--- START ---

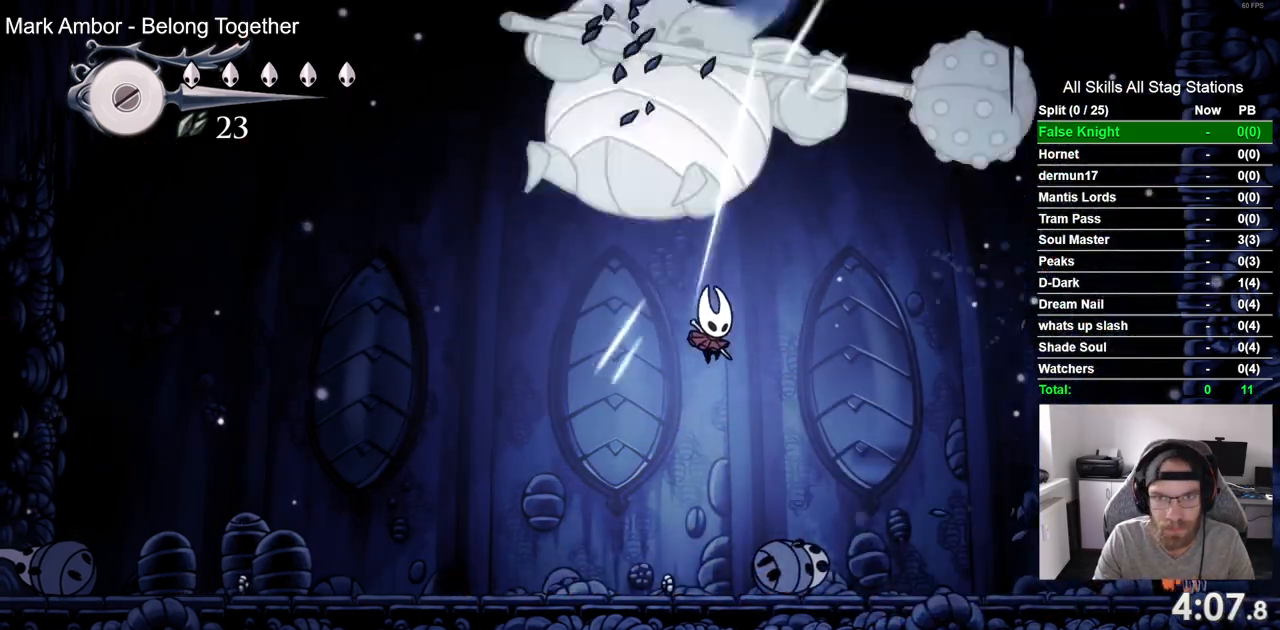
{"buttons": [], "left_stick": "center", "right_stick": "center"}
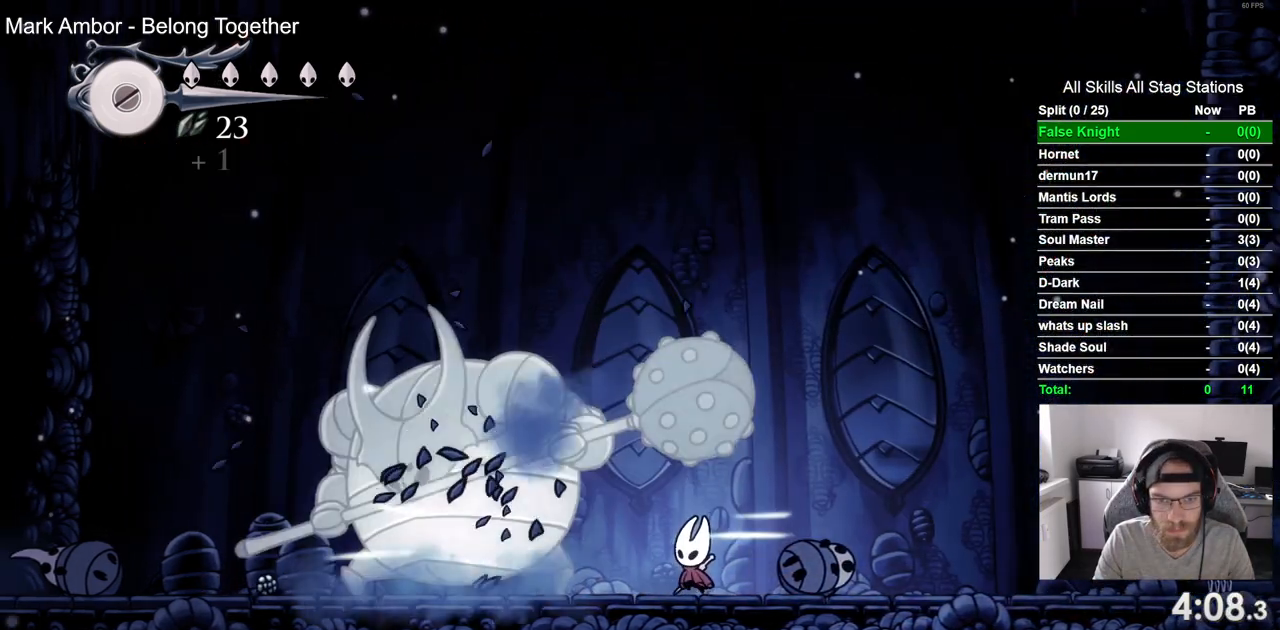
{"buttons": [], "left_stick": "center", "right_stick": "center", "events": [[133, "DPAD_LEFT", "down"], [133, "SQUARE", "down"], [233, "DPAD_LEFT", "up"], [317, "SQUARE", "up"]]}
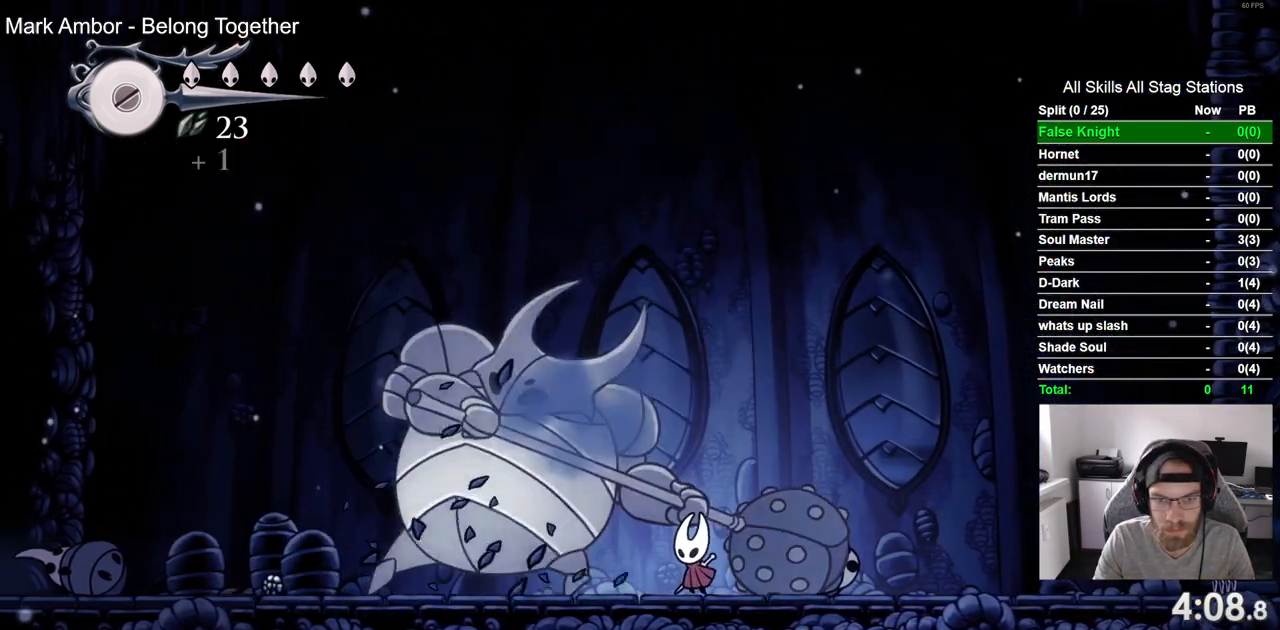
{"buttons": ["DPAD_RIGHT"], "left_stick": "center", "right_stick": "center", "events": [[67, "SQUARE", "down"], [100, "DPAD_LEFT", "down"], [167, "DPAD_LEFT", "up"], [233, "DPAD_RIGHT", "down"], [233, "SQUARE", "up"]]}
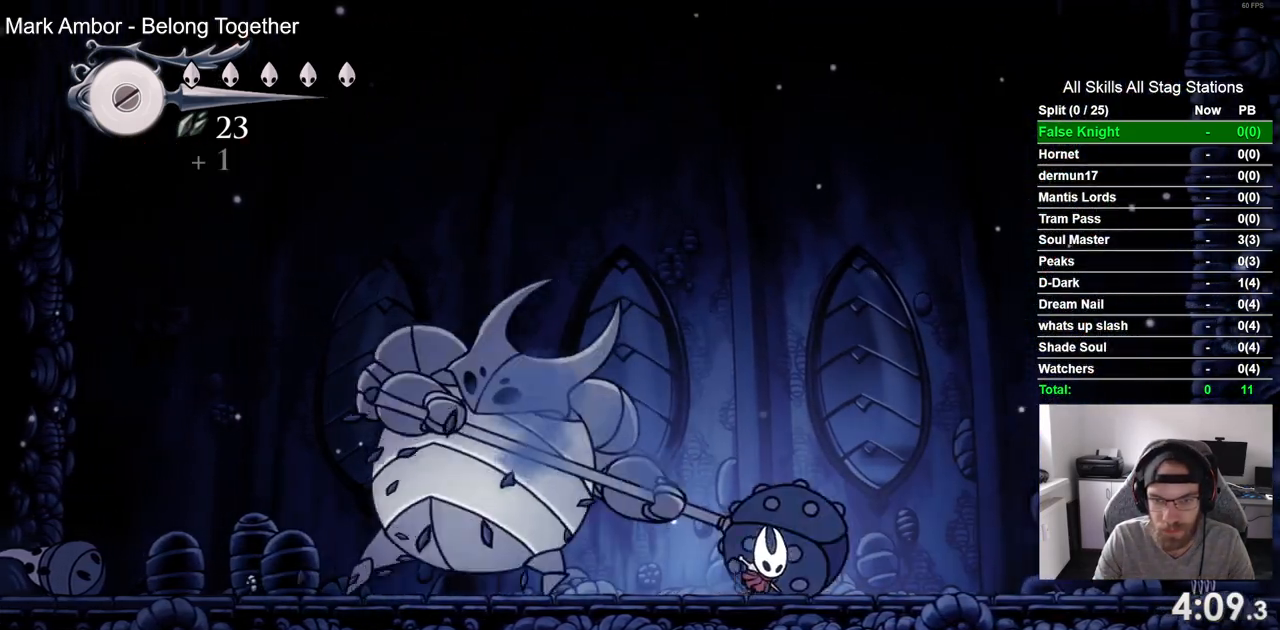
{"buttons": ["DPAD_RIGHT"], "left_stick": "center", "right_stick": "center", "events": []}
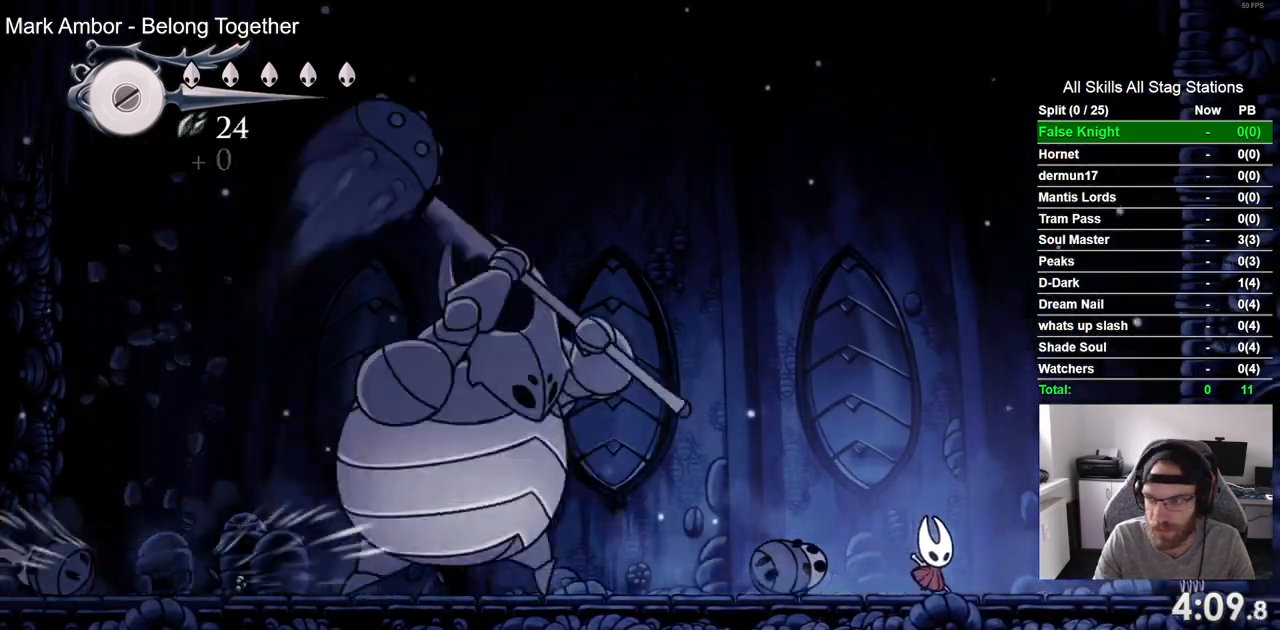
{"buttons": ["DPAD_RIGHT"], "left_stick": "center", "right_stick": "center", "events": []}
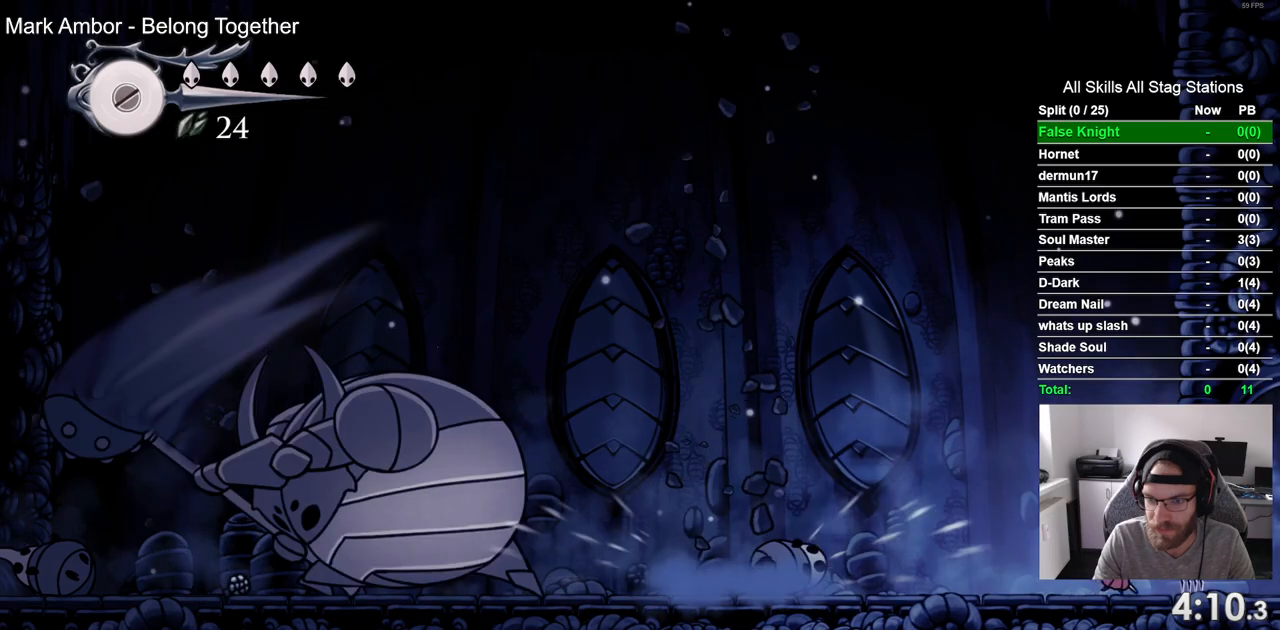
{"buttons": [], "left_stick": "center", "right_stick": "center"}
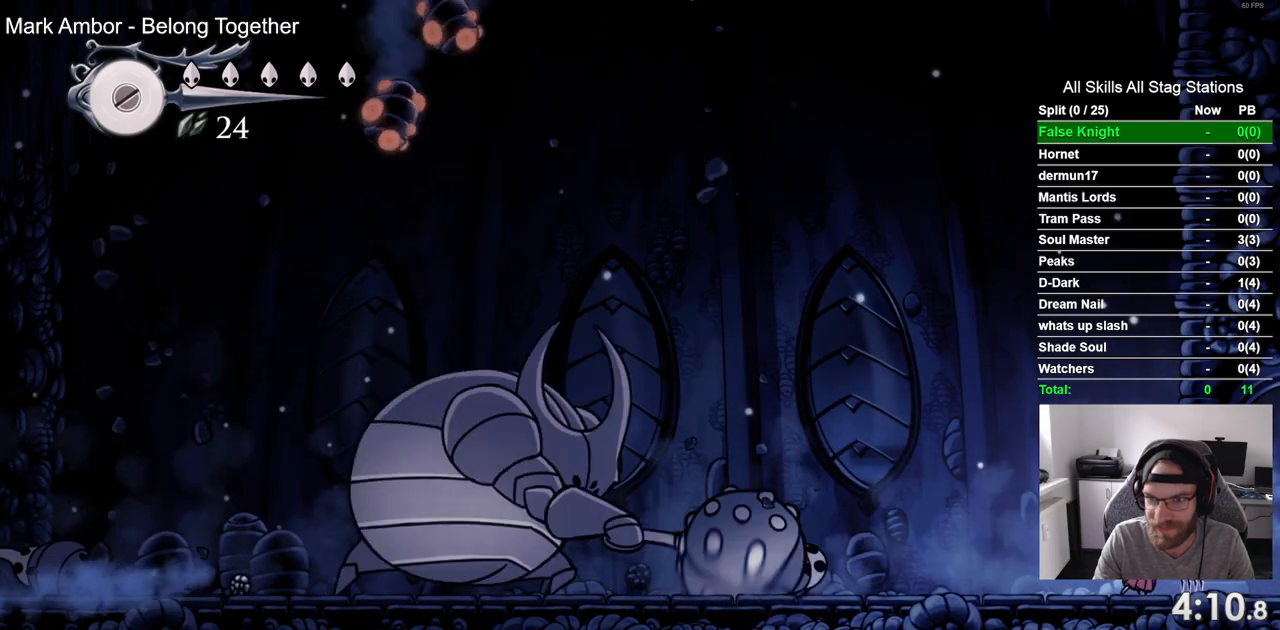
{"buttons": [], "left_stick": "center", "right_stick": "center", "events": []}
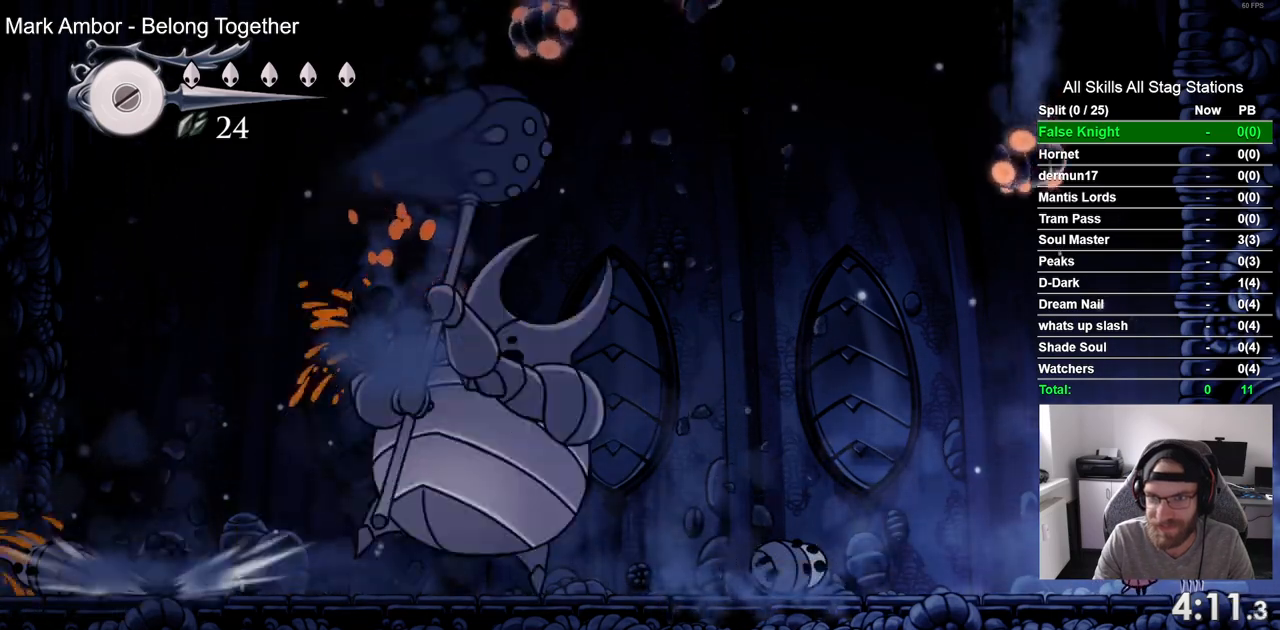
{"buttons": [], "left_stick": "center", "right_stick": "center", "events": [[167, "DPAD_LEFT", "down"], [267, "DPAD_LEFT", "up"], [317, "SQUARE", "down"], [500, "SQUARE", "up"]]}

--- END ---

### Task to carry out
Print the material in full and exactly; the pictures must not be printed.

### Finished exercise
{"buttons": [], "left_stick": "center", "right_stick": "center"}
{"buttons": [], "left_stick": "center", "right_stick": "center", "events": [[133, "DPAD_LEFT", "down"], [133, "SQUARE", "down"], [233, "DPAD_LEFT", "up"], [317, "SQUARE", "up"]]}
{"buttons": ["DPAD_RIGHT"], "left_stick": "center", "right_stick": "center", "events": [[67, "SQUARE", "down"], [100, "DPAD_LEFT", "down"], [167, "DPAD_LEFT", "up"], [233, "DPAD_RIGHT", "down"], [233, "SQUARE", "up"]]}
{"buttons": ["DPAD_RIGHT"], "left_stick": "center", "right_stick": "center", "events": []}
{"buttons": ["DPAD_RIGHT"], "left_stick": "center", "right_stick": "center", "events": []}
{"buttons": [], "left_stick": "center", "right_stick": "center"}
{"buttons": [], "left_stick": "center", "right_stick": "center", "events": []}
{"buttons": [], "left_stick": "center", "right_stick": "center", "events": [[167, "DPAD_LEFT", "down"], [267, "DPAD_LEFT", "up"], [317, "SQUARE", "down"], [500, "SQUARE", "up"]]}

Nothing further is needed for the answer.